Exploring the Relation Between Coexisting Chronic Lymphocytic Leukemia and Lung Cancer: Two Case Reports.

1. Background
Chronic lymphocytic leukemia (CLL) is a common low‐grade lymphoproliferative disorder characterized by a massive accumulation of Clonal B lymphocytes in peripheral blood and lymphatic organs. The disease course is extremely heterogeneous, and outcomes vary from no indicated treatment to a much poorer prognosis as a result of serious cytopenias, transformation to deadly hematologic malignancies, or development of secondary tumors. CLL patients are at higher risk of having second hematologic or solid malignancies compared to the general population as a result of genetic alterations such as Trisomy 12 or as a complication of cancer therapy [1]. Coexisting lung cancer and CLL are not adequately reported in the literature, and a clear association between the two malignancies is not yet identified [2, 3]. We report two rare cases of double primary CLL and lung cancer sharing similar presentations and outcomes.

2. Case Presentation

2.1. Case 1
A 77‐year‐old male patient with a past medical history of Type 2 diabetes, hypertension, a former smoker who quit 35 years ago, and a history of thoracentesis for pleural effusion in India 2 weeks before presentation presented to the emergency department with 2 months of progressive shortness of breath, marked fatigue, nonproductive cough, and a left‐sided nonradiating intermittent chest pain that started 4 days before presentation and exacerbated with coughing. His symptoms were associated with decreased appetite and unintentional weight loss of 15–20 kg in 2 months. The physical exam was significant for diffuse anterior cervical and axillary adenopathy, absent breath sounds and dullness on percussion of the left lung, and poor air entry on the right side. Initial labs were remarkable for a white blood count of 142 × 103/μL, with absolute lymphocytes counting for > 100 × 103/μL, hemoglobin of 10.9 g/dL, RBCs of 3.73 × 103/μL, MCV of 100.8 fL, and platelets of 152 × 103/μL. Peripheral smear showed lymphocytosis of small size, round nuclei, clumped chromatin, and inconspicuous nucleoli with no blasts.
Initial chest radiograph noted total opacification of the left hemithorax with a shift of the mediastinum to the right side (Figure 1). A chest CT confirmed a large left pleural effusion and revealed bulky bilateral axillary and right intrathoracic lymphadenopathy (Figure 2). A left‐side thoracentesis was done on two separate occasions, removing a total of 3.9 L of turbid bloody fluid. Pleural fluid analysis showed WBCs of 10,450/μL with 99% lymphocytes, a few mesothelial cells, LDH 466 U/L, total protein 5.3 g/dL, albumin 2.6 g/dL, and adenosine deaminase 36 U/L (Ref 0–30 U/L). Fluid bacterial and fungal cultures were negative. Repeat CT chest 2 days after drainage exposed a 3.1 cm spiculated mass in the left upper lung lobe as well as low‐density metastatic lesions scattered within the liver and multiple lytic bone lesions suspicious for bone metastases. The cytology from the pleural fluid was consistent with adenocarcinoma of primary lung origin and CLL. Peripheral blood cytometry confirmed the diagnosis of CLL (90%) with CD5 and CD23 expressions (Table 1). The patient underwent a CT‐guided biopsy of the lung mass 5 days after the initial presentation, which confirmed the diagnosis of lung adenocarcinoma with PD‐L1 < 1% and EGFR alteration 16% (Figure 3).

→ Data supplied
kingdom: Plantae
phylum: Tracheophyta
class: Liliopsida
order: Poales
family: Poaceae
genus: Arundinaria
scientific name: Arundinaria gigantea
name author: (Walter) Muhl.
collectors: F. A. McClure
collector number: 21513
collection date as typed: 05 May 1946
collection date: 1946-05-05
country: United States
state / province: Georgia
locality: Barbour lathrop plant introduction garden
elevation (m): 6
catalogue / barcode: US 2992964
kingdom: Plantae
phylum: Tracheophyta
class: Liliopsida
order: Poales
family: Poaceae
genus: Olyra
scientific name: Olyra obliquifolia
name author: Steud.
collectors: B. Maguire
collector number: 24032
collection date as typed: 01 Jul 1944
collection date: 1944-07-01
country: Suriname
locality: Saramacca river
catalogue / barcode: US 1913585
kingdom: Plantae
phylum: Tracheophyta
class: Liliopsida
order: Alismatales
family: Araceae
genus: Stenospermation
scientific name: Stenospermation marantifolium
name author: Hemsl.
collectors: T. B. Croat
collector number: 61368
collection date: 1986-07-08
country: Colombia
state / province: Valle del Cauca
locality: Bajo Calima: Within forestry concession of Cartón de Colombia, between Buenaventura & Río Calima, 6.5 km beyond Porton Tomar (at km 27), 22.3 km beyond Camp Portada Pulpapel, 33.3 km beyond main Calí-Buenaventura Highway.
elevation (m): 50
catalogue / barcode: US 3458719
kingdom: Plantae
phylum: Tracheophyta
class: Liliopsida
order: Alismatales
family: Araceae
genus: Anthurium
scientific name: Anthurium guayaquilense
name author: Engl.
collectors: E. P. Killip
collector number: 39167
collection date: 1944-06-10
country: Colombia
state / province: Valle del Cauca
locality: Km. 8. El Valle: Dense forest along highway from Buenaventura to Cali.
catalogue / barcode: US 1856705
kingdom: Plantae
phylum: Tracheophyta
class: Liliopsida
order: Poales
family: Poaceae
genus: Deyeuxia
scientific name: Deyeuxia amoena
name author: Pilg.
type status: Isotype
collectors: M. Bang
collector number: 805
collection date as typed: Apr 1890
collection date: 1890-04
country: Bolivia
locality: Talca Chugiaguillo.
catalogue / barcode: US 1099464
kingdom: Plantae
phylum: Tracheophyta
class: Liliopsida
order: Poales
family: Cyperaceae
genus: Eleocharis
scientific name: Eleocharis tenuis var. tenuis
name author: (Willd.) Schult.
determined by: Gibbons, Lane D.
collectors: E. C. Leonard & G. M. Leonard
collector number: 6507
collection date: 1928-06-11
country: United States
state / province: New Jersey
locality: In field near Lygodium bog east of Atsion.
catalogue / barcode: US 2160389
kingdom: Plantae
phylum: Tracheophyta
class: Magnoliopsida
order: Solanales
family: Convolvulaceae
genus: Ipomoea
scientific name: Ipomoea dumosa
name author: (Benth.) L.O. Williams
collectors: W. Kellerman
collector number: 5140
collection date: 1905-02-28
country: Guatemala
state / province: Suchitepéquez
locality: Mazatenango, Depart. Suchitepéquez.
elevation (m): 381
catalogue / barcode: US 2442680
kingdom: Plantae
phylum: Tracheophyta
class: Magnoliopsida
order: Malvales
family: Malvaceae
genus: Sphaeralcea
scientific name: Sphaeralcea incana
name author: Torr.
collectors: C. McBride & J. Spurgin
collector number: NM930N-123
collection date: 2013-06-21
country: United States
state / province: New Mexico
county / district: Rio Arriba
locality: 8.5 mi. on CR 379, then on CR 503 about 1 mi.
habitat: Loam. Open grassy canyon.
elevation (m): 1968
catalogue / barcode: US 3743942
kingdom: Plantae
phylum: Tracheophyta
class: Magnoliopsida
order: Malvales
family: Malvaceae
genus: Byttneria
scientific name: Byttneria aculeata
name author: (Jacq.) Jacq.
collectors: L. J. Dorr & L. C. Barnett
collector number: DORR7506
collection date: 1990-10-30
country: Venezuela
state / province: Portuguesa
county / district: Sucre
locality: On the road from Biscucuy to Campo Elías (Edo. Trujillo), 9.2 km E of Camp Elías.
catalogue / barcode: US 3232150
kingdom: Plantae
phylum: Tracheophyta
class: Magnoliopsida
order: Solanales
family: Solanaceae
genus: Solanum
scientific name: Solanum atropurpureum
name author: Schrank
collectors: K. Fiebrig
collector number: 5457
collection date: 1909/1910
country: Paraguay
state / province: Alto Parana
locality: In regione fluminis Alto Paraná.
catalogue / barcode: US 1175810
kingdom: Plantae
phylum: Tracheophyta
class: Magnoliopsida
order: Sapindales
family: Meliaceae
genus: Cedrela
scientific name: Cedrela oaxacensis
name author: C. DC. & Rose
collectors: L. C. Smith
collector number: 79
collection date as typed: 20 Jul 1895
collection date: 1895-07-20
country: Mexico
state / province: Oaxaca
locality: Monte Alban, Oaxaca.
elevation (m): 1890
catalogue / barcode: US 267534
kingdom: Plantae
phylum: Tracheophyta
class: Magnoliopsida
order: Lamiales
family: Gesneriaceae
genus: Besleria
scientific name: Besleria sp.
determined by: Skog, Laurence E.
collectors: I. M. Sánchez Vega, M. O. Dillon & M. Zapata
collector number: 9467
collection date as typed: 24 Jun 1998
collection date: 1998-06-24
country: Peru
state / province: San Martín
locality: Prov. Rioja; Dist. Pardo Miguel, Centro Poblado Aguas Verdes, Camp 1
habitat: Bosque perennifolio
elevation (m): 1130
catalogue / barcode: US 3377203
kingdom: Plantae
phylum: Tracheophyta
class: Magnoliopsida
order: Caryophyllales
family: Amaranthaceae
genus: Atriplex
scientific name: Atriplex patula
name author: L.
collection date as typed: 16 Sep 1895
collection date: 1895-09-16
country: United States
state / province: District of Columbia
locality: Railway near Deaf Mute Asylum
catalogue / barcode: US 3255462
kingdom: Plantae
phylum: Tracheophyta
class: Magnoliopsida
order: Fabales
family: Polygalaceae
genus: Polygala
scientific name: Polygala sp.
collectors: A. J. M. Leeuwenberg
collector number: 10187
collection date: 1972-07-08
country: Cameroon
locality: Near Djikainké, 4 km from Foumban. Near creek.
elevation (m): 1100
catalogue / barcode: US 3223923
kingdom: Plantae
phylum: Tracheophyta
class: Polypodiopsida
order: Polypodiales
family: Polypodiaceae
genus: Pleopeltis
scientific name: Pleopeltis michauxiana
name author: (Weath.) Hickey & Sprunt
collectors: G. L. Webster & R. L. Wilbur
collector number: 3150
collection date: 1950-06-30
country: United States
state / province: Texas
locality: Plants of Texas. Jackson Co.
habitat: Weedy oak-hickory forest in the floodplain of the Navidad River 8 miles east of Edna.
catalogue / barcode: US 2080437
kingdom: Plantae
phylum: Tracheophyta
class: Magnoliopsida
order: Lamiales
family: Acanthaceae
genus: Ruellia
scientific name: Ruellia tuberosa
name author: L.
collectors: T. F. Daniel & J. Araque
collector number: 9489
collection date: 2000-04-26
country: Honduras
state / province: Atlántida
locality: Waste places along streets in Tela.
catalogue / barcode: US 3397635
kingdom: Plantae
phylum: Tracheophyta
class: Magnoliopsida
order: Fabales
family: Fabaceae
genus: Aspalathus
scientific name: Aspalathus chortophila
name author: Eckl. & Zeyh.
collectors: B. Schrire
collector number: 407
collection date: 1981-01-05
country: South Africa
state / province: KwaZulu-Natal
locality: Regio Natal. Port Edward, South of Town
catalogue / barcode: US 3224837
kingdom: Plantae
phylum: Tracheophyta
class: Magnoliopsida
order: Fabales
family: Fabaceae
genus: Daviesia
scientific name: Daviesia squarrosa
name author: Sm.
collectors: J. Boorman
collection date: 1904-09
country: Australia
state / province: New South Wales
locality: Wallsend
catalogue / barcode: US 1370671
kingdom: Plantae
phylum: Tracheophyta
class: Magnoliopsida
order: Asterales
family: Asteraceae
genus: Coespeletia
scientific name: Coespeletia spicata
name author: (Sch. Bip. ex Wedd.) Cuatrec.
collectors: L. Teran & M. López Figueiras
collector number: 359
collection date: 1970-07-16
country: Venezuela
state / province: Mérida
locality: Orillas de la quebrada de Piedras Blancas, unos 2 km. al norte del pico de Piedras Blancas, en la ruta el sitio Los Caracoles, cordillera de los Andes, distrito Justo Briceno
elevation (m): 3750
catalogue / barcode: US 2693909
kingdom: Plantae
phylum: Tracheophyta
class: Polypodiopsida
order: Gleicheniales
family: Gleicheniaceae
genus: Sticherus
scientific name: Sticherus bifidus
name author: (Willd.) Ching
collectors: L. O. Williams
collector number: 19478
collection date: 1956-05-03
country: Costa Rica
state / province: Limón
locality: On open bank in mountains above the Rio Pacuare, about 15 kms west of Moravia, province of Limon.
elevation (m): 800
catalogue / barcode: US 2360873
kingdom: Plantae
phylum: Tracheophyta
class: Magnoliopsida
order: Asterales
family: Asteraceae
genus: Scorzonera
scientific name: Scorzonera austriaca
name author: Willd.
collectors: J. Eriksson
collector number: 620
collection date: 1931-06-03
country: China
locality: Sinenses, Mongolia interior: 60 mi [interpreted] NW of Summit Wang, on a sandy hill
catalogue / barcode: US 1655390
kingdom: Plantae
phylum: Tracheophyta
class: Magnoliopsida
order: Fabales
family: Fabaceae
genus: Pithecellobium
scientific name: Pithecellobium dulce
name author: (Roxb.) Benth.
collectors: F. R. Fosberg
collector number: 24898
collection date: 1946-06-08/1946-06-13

→ Exercise description
Could you resume the case report on coexisting chronic lymphocytic leukemia and lung cancer, picking up right after its last sentence?

→ Output for this exercise
Figure 3Biopsy from left lung lesions showing lung adenocarcinoma: (a) hematoxylin and eosin stain high‐power microscopic view, (b) hematoxylin and eosin stain low‐power microscopic view, (c) Napsin A staining, (d) TTF1 staining, (e) CD20 staining, and (f) CD23 staining.

The patient was discharged with a plan to start osimertinib given the EGFR mutation; however, a month later, he presented to the emergency department with altered mental status. CT head showed multiple hypodensities in the left frontal cortex, the high right frontal, and the left thalamus measuring 1.5 × 1.6, 0.5 × 0.6, and 1.8 × 2 cm, respectively, surrounded by vasogenic edema and described as acute hemorrhagic metastases (Figure 4). The patient was intubated and died the next day.

2.2. Case 2
A 52‐year‐old female with a history of 36 pack‐year smoking presented with progressive dyspnea on exertion for 1 month associated with right upper extremity numbness and weakness, blurring of vision, and unintentional weight loss of 13 lb. Her physical exam was remarkable for regular tachycardia with a heart rate of 110, cachexia, moderate respiratory distress, voice hoarseness, diminished breath sounds on the right upper lung with good air entry on other lung fields, and pain to light touch on the right upper back and shoulder. Initial labs showed WBCs of 43.8 × 103/μL, absolute neutrophil count of 36.5 × 103/μL, absolute lymphocyte count of 5.3 × 103/μL, hemoglobin of 10.7 g/dL, RBCs of 3.6 × 103/μL, MCV of 93.1 fL, platelets of 477 × 103/μL, and D‐dimer of 458 ng/mL.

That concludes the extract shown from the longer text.